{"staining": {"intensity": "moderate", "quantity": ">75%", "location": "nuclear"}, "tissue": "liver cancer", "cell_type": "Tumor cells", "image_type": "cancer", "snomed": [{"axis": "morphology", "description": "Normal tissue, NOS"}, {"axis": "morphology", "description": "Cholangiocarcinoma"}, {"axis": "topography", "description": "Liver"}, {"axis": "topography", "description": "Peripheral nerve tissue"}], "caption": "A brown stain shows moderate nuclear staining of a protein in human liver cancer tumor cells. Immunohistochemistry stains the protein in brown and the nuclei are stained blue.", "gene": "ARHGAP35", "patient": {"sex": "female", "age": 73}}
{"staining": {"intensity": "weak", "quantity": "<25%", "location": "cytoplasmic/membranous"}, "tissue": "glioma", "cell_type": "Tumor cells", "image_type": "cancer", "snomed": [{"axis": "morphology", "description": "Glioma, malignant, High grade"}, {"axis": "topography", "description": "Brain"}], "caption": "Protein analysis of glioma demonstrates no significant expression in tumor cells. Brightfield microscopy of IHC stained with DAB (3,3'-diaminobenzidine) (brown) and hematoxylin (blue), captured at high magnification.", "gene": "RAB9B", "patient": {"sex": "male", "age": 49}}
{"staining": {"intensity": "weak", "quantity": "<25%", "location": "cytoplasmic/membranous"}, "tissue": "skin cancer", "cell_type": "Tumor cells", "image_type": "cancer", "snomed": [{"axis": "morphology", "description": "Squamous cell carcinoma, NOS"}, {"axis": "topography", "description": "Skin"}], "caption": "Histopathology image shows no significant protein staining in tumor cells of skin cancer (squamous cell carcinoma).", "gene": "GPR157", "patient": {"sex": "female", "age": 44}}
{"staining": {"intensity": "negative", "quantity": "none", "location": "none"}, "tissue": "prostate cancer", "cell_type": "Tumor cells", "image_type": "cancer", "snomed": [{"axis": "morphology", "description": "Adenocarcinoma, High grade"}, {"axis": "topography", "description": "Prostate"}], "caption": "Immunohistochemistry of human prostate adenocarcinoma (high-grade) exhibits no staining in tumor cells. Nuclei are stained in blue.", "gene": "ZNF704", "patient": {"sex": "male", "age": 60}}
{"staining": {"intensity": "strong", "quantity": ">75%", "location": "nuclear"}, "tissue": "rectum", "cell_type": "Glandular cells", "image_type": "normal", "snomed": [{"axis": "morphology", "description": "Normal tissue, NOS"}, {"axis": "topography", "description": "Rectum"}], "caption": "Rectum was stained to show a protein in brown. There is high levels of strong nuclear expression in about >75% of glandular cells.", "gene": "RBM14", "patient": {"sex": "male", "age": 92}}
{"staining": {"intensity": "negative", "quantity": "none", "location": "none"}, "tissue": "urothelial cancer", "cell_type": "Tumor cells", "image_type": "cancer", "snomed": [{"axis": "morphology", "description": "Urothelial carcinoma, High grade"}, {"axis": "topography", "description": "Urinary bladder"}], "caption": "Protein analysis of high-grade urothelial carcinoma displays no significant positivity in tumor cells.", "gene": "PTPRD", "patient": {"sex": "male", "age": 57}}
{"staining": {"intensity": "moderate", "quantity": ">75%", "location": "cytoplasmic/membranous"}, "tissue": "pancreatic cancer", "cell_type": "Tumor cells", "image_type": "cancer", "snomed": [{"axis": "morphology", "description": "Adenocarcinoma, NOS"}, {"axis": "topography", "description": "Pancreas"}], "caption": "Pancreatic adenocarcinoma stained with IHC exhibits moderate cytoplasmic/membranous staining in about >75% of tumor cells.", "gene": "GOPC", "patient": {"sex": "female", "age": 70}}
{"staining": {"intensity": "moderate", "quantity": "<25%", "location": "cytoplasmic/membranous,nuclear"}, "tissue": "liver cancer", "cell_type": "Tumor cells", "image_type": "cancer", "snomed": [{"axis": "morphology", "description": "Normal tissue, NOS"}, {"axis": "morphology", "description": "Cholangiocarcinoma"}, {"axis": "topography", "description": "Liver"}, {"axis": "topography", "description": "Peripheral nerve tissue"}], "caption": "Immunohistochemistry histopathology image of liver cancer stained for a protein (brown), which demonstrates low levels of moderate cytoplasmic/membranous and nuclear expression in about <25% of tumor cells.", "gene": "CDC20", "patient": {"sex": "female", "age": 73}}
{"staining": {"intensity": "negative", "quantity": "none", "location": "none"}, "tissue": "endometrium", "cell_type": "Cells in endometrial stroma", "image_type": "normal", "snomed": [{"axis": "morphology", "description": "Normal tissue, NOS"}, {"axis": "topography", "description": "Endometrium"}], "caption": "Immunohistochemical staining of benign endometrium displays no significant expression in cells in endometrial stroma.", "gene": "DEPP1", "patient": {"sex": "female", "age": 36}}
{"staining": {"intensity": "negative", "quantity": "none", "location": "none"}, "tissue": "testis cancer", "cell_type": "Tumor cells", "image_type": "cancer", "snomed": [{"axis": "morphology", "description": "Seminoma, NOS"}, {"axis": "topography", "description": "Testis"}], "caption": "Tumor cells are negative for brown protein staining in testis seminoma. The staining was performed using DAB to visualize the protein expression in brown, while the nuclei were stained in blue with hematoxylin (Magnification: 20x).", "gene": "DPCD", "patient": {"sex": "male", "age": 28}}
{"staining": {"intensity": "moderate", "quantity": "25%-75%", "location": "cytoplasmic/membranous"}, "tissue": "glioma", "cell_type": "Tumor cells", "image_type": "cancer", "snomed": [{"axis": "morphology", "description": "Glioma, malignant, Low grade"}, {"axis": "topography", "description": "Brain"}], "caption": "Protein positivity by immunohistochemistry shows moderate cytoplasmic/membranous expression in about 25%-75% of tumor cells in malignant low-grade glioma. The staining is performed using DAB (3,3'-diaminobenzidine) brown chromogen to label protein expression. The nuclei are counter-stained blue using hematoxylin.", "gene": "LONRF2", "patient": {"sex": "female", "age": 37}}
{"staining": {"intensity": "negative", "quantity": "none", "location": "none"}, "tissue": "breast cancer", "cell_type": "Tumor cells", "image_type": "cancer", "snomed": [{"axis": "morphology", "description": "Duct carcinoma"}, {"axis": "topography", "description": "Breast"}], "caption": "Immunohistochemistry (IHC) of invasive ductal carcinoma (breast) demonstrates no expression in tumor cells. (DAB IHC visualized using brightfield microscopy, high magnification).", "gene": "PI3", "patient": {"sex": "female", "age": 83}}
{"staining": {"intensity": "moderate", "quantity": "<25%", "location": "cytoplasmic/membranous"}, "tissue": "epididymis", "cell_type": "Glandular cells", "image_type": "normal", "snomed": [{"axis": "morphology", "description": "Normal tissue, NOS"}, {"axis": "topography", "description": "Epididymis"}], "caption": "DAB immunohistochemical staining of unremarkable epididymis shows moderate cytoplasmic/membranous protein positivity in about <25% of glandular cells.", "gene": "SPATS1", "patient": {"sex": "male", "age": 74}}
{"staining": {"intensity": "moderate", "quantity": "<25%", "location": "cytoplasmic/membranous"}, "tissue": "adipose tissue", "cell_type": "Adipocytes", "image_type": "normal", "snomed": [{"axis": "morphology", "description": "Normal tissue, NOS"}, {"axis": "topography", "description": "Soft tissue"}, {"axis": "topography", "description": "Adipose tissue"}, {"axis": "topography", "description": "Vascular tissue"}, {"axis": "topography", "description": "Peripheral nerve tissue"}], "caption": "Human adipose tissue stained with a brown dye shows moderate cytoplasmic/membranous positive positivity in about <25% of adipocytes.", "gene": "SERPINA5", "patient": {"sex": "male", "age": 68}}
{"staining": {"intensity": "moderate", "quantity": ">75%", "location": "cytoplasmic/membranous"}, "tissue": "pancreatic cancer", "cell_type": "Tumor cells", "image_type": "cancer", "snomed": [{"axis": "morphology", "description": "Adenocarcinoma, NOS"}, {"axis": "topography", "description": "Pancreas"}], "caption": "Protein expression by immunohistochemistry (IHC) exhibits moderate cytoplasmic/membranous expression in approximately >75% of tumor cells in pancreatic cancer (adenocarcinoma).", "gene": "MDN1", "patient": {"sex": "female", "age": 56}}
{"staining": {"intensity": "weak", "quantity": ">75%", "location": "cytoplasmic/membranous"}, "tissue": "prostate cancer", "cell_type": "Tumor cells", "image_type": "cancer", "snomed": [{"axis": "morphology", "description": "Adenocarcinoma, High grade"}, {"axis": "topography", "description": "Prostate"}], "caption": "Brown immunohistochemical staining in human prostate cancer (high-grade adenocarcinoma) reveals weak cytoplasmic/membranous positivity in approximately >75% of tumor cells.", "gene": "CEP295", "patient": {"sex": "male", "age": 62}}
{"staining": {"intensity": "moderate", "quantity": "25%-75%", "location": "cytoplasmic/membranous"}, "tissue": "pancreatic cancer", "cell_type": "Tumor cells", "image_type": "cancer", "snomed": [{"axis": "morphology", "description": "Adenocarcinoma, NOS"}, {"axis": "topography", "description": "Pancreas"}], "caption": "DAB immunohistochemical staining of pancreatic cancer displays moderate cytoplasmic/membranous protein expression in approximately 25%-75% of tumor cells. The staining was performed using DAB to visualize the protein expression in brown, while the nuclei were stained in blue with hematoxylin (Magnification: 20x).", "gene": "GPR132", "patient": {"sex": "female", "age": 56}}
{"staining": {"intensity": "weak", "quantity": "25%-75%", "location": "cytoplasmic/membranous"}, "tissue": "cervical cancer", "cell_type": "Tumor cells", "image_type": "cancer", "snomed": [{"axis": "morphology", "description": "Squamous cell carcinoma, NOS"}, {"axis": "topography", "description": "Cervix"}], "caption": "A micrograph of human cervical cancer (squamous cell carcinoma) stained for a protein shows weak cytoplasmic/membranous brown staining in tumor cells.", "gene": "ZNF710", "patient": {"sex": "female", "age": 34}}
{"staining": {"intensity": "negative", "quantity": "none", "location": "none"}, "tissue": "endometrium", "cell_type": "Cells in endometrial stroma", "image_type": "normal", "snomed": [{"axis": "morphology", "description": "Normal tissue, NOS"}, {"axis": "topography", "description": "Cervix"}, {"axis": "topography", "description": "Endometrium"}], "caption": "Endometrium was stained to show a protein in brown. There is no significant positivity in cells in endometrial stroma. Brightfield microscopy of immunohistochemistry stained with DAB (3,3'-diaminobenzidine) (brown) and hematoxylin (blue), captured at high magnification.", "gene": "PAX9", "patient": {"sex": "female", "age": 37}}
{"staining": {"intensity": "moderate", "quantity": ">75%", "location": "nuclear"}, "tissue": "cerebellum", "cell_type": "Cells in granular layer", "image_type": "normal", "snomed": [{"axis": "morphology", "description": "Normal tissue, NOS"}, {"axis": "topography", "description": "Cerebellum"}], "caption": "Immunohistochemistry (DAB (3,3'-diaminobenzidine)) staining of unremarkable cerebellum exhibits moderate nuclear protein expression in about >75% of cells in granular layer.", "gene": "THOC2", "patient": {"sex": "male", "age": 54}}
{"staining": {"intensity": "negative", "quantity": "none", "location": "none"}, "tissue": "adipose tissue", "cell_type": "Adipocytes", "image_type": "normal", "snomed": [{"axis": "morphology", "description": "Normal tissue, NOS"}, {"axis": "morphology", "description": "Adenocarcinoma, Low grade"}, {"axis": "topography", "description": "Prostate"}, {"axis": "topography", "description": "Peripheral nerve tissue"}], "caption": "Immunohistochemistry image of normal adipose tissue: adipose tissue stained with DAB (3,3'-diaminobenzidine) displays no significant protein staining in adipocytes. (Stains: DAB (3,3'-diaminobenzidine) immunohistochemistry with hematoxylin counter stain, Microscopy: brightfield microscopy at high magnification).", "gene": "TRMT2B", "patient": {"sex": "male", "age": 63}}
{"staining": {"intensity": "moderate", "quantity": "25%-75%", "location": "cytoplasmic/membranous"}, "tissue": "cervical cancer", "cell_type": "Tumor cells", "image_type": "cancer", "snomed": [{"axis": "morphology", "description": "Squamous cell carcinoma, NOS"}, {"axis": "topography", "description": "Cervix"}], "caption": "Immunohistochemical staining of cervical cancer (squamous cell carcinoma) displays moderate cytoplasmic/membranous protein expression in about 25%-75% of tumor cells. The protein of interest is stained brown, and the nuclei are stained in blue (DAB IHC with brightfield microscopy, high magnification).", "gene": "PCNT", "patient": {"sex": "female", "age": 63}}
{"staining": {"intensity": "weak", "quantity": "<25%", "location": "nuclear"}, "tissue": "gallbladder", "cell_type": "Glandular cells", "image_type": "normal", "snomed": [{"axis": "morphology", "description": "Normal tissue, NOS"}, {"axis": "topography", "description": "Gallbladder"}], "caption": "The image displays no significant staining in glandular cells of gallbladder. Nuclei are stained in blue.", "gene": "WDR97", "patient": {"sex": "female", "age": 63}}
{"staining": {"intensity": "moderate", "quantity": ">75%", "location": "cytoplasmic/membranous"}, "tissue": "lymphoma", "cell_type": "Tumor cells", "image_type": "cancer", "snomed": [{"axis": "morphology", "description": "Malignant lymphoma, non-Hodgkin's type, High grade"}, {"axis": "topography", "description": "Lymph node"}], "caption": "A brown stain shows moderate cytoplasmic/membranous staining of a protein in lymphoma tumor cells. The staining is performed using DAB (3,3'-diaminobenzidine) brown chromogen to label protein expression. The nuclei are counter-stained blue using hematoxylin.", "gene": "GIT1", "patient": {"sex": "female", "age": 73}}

→ **About this task**: Above are the entries. Output exactly the lines beginning with the line that has "micrograph of human" and ending with the line that has "There is no".

→ **Written response**:
{"staining": {"intensity": "weak", "quantity": "25%-75%", "location": "cytoplasmic/membranous"}, "tissue": "cervical cancer", "cell_type": "Tumor cells", "image_type": "cancer", "snomed": [{"axis": "morphology", "description": "Squamous cell carcinoma, NOS"}, {"axis": "topography", "description": "Cervix"}], "caption": "A micrograph of human cervical cancer (squamous cell carcinoma) stained for a protein shows weak cytoplasmic/membranous brown staining in tumor cells.", "gene": "ZNF710", "patient": {"sex": "female", "age": 34}}
{"staining": {"intensity": "negative", "quantity": "none", "location": "none"}, "tissue": "endometrium", "cell_type": "Cells in endometrial stroma", "image_type": "normal", "snomed": [{"axis": "morphology", "description": "Normal tissue, NOS"}, {"axis": "topography", "description": "Cervix"}, {"axis": "topography", "description": "Endometrium"}], "caption": "Endometrium was stained to show a protein in brown. There is no significant positivity in cells in endometrial stroma. Brightfield microscopy of immunohistochemistry stained with DAB (3,3'-diaminobenzidine) (brown) and hematoxylin (blue), captured at high magnification.", "gene": "PAX9", "patient": {"sex": "female", "age": 37}}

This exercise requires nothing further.